I noted that the average age of Billy Joel’s audience is about twenty-five years older than that of the audience at the Pitbull concert I attended with the same date (my friend Samantha) last week. Sidenote: Samantha and I were laughing at a guy a few rows down for his miming of the song lyrics and awkward dancing, but when we stood for the encore I realized there’s really no way to dance to Billy Joel’s music without looking (and feeling) incredibly awkward, so I’m sending apologies to that guy, wherever he is.
Billy Joel had no opening act last night and played for approximately two and a half hours: twenty-two songs and THEN a six-song encore. Had time (and his endurance) been unlimited, he could have kept the sold-out crowd entertained for another ten or twelve hours; there were so many of his hits he didn’t and couldn’t perform because none of us had all night, including the Wrigleyville neighborhood who count on Wrigley Field to enforce the 11:00pm curfew on the acts that play there.
Samantha and I met our friends Jen and George for dinner before the concert and Jen asked us to name our favorite concert ever.
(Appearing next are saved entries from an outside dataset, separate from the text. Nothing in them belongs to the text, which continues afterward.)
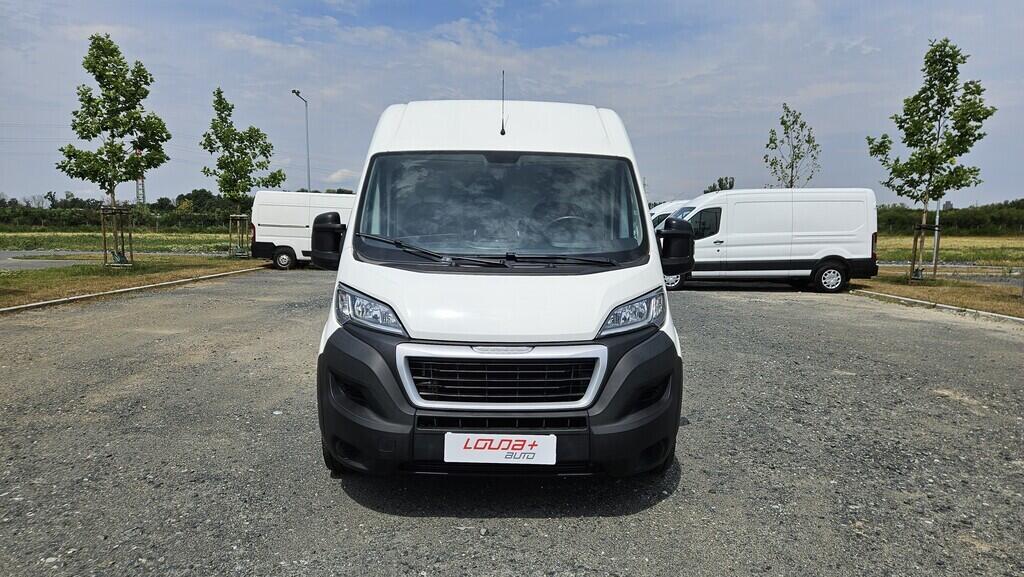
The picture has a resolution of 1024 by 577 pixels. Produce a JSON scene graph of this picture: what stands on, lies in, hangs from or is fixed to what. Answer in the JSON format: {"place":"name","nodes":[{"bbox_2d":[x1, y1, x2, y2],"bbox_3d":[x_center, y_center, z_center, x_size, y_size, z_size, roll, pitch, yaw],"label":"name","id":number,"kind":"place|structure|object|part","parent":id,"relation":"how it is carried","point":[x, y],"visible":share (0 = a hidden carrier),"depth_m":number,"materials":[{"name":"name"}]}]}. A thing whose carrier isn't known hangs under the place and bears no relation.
{"place":"outdoors","nodes":[
{"label":"outdoors","id":0,"kind":"place"},
{"bbox_2d":[0,250,97,270],"label":"road","id":1,"kind":"structure","parent":0,"point":[12,255],"materials":[{"name":"grey asphalt"}]},
{"bbox_2d":[0,228,240,255],"label":"grass field","id":2,"kind":"structure","parent":0,"point":[150,246],"materials":[{"name":"green plant"}]},
{"bbox_2d":[0,191,249,230],"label":"hedge","id":3,"kind":"object","parent":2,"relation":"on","point":[71,202],"visible":0.56,"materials":[{"name":"green plant"}]},
{"bbox_2d":[0,254,264,309],"label":"lawn","id":4,"kind":"structure","parent":0,"point":[54,295],"materials":[{"name":"green plant"}]},
{"bbox_2d":[56,34,170,265],"bbox_3d":[-11.151,-3.789,18.345,2.837,6.226,2.814,5,8,39],"label":"tree","id":5,"kind":"object","parent":4,"relation":"on","point":[99,44],"visible":0.99,"depth_m":18.06,"materials":[{"name":"green plant"}]},
{"bbox_2d":[100,205,132,266],"bbox_3d":[-11.235,-1.421,18.620,0.885,1.693,0.843,0,6,0],"label":"tree support","id":6,"kind":"object","parent":4,"relation":"on","point":[104,235],"visible":0.93,"depth_m":18.56,"materials":[{"name":"brown wood"}]},
{"bbox_2d":[228,213,249,257],"bbox_3d":[-10.235,-1.929,24.621,0.941,1.656,0.899,0,6,0],"label":"tree support","id":7,"kind":"object","parent":4,"relation":"on","point":[237,218],"visible":0.85,"depth_m":24.53,"materials":[{"name":"brown wood"}]},
{"bbox_2d":[201,87,282,258],"bbox_3d":[-10.247,-4.277,24.836,2.873,6.185,2.856,6,8,43],"label":"tree","id":8,"kind":"object","parent":4,"relation":"on","point":[219,103],"visible":0.99,"depth_m":24.53,"materials":[{"name":"green plant"}]},
{"bbox_2d":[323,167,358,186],"label":"cloud","id":9,"kind":"structure","parent":0,"point":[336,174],"materials":[{"name":"white"}]},
{"bbox_2d":[0,0,1022,205],"label":"sky","id":10,"kind":"structure","parent":0,"point":[1015,187],"materials":[{"name":"blue"}]},
{"bbox_2d":[0,272,1023,576],"label":"gravel lot","id":11,"kind":"structure","parent":0,"point":[845,312],"materials":[{"name":"grey gravel"}]},
{"bbox_2d":[0,266,268,312],"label":"curb","id":12,"kind":"structure","parent":11,"relation":"on","point":[10,308],"depth_m":12.49,"materials":[{"name":"concrete"}]},
{"bbox_2d":[248,190,354,269],"bbox_3d":[-5.389,-1.812,20.689,5.870,2.397,2.014,0,6,0],"label":"white van","id":13,"kind":"object","parent":11,"relation":"on","point":[295,207],"visible":0.56,"depth_m":19.90,"materials":[{"name":"white metal"}]},
{"label":"van wheel","id":14,"kind":"part","parent":13,"relation":"part of","materials":[{"name":"black rubber"}]},
{"bbox_2d":[309,96,688,481],"bbox_3d":[-0.053,-0.288,5.465,1.995,2.269,5.672,0,6,0],"label":"white van","id":15,"kind":"object","parent":11,"relation":"on","point":[554,125],"visible":0.94,"depth_m":3.41,"materials":[{"name":"white metal"}]},
{"bbox_2d":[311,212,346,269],"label":"side mirror","id":16,"kind":"object","parent":15,"relation":"attached to","point":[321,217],"visible":0.85,"depth_m":4.62,"materials":[{"name":"black plastic"}]},
{"label":"headlight","id":17,"kind":"part","parent":15,"relation":"part of","materials":[{"name":"clear"}]},
{"label":"wiper","id":18,"kind":"part","parent":15,"relation":"part of","materials":[{"name":"black"}]},
{"label":"wiper blades","id":19,"kind":"part","parent":15,"relation":"part of","materials":[{"name":"black rubber"}]},
{"label":"windshield","id":20,"kind":"part","parent":15,"relation":"part of","materials":[{"name":"clear"}]},
{"label":"grille","id":21,"kind":"part","parent":15,"relation":"part of","materials":[{"name":"black plastic"}]},
{"bbox_2d":[444,432,557,464],"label":"license plate","id":22,"kind":"object","parent":15,"relation":"attached to","point":[513,451],"visible":0.96,"depth_m":3.21,"materials":[{"name":"white plastic"}]},
{"label":"bumper","id":23,"kind":"part","parent":15,"relation":"part of","materials":[{"name":"black plastic"}]},
{"label":"roof","id":24,"kind":"part","parent":15,"relation":"part of","materials":[{"name":"white metal"}]},
{"bbox_2d":[499,71,505,137],"bbox_3d":[-0.071,-1.427,5.108,0.048,0.513,0.230,0,6,0],"label":"antenna","id":25,"kind":"object","parent":15,"relation":"attached to","point":[502,127],"visible":0.98,"depth_m":5.11,"materials":[{"name":"black metal"}]},
{"label":"wiper","id":26,"kind":"part","parent":15,"relation":"part of","materials":[{"name":"black"}]},
{"label":"steering wheel","id":27,"kind":"part","parent":15,"relation":"part of","materials":[{"name":"black plastic"}]},
{"label":"headlight","id":28,"kind":"part","parent":15,"relation":"part of","materials":[{"name":"clear"}]},
{"bbox_2d":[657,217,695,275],"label":"side mirror","id":29,"kind":"object","parent":15,"relation":"attached to","point":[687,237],"visible":0.96,"depth_m":5.08,"materials":[{"name":"black plastic"}]},
{"bbox_2d":[649,200,689,228],"bbox_3d":[5.673,-1.625,19.823,5.469,2.050,1.648,0,6,0],"label":"white van","id":30,"kind":"object","parent":11,"relation":"on","point":[667,204],"visible":0.1,"depth_m":19.31,"materials":[{"name":"white metal"}]},
{"bbox_2d":[659,188,880,293],"bbox_3d":[5.397,-1.133,15.292,5.735,2.330,2.230,0,6,0],"label":"white van","id":31,"kind":"object","parent":11,"relation":"on","point":[826,215],"visible":0.83,"depth_m":14.42,"materials":[{"name":"white metal"}]},
{"label":"van wheel","id":32,"kind":"part","parent":31,"relation":"part of","materials":[{"name":"metal"}]},
{"label":"van wheel","id":33,"kind":"part","parent":31,"relation":"part of","materials":[{"name":"black rubber"}]},
{"bbox_2d":[850,287,1022,323],"bbox_3d":[7.916,0.541,9.701,1.709,0.131,8.470,0,6,0],"label":"curb","id":34,"kind":"structure","parent":11,"relation":"on","point":[980,312],"depth_m":11.40,"materials":[{"name":"concrete"}]},
{"bbox_2d":[850,267,1023,318],"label":"grass strip","id":35,"kind":"structure","parent":0,"point":[1013,304],"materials":[{"name":"brown plant"}]},
{"bbox_2d":[908,222,940,280],"bbox_3d":[10.231,-0.877,16.312,0.759,1.452,0.646,0,6,0],"label":"tree support","id":36,"kind":"object","parent":35,"relation":"on","point":[915,240],"visible":0.84,"depth_m":16.26,"materials":[{"name":"brown wood"}]},
{"bbox_2d":[866,38,992,281],"bbox_3d":[9.954,-3.062,15.852,2.598,5.693,2.547,-5,8,-42],"label":"tree","id":37,"kind":"object","parent":35,"relation":"on","point":[923,119],"visible":0.99,"depth_m":15.63,"materials":[{"name":"green plant"}]},
{"bbox_2d":[931,199,942,274],"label":"pole","id":38,"kind":"object","parent":35,"relation":"on","point":[937,215],"visible":0.56,"depth_m":18.15,"materials":[{"name":"metal"}]},
{"bbox_2d":[875,234,1023,267],"label":"grass field","id":39,"kind":"structure","parent":0,"point":[969,259],"materials":[{"name":"green plant"}]},
{"bbox_2d":[875,200,1023,235],"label":"hedge","id":40,"kind":"object","parent":39,"relation":"on","point":[976,220],"visible":0.49,"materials":[{"name":"green plant"}]},
{"bbox_2d":[879,262,1023,284],"label":"road","id":41,"kind":"structure","parent":0,"point":[1004,279],"materials":[{"name":"grey asphalt"}]},
{"label":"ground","id":42,"kind":"structure","parent":0},
{"bbox_2d":[136,148,145,204],"label":"lattice tower","id":43,"kind":"structure","parent":42,"relation":"on","point":[143,191],"materials":[{"name":"metal"}]},
{"bbox_2d":[289,89,308,191],"bbox_3d":[-11.278,-6.028,35.144,0.503,8.687,2.087,0,6,0],"label":"street lamp","id":44,"kind":"object","parent":42,"relation":"on","point":[308,160],"visible":0.56,"depth_m":35.36,"materials":[{"name":"grey metal"}]},
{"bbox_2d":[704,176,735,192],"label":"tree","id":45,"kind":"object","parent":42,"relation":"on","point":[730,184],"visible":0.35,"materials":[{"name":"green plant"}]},
{"bbox_2d":[762,103,820,188],"bbox_3d":[11.079,-4.130,26.177,2.196,6.345,2.304,6,8,43],"label":"tree","id":46,"kind":"object","parent":42,"relation":"on","point":[791,185],"visible":0.81,"depth_m":25.93,"materials":[{"name":"green plant"}]}
]}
I gave her two (Foo Fighters and Adam Ant) and after Samantha and I were jogging down the ramps at Wrigley trying to beat the post-show crowds out (we did!), we talked about how the “Favorite concert ever” question is so hard to answer. When you’re like me and enjoy music across most genres, it’s like comparing apples to oranges. For me, Foo Fighters is a favorite because Dave Grohl is a beast and they rocked Wrigley hard last summer in a fun show that seemed personal and interactive even though it was a sold out crowd of more than 40,000. Adam Ant is a favorite because of how I swooned hard over him throughout my impressionable high school years (read about my obsession and concert experience in a post I wrote earlier this year for Midlive Mixtape) and it meant the world to see him thirty years later. And now, Billy Joel is (and will always be) a favorite because his was the concert of my lifetime, a live rendering of the soundtrack of my years on earth.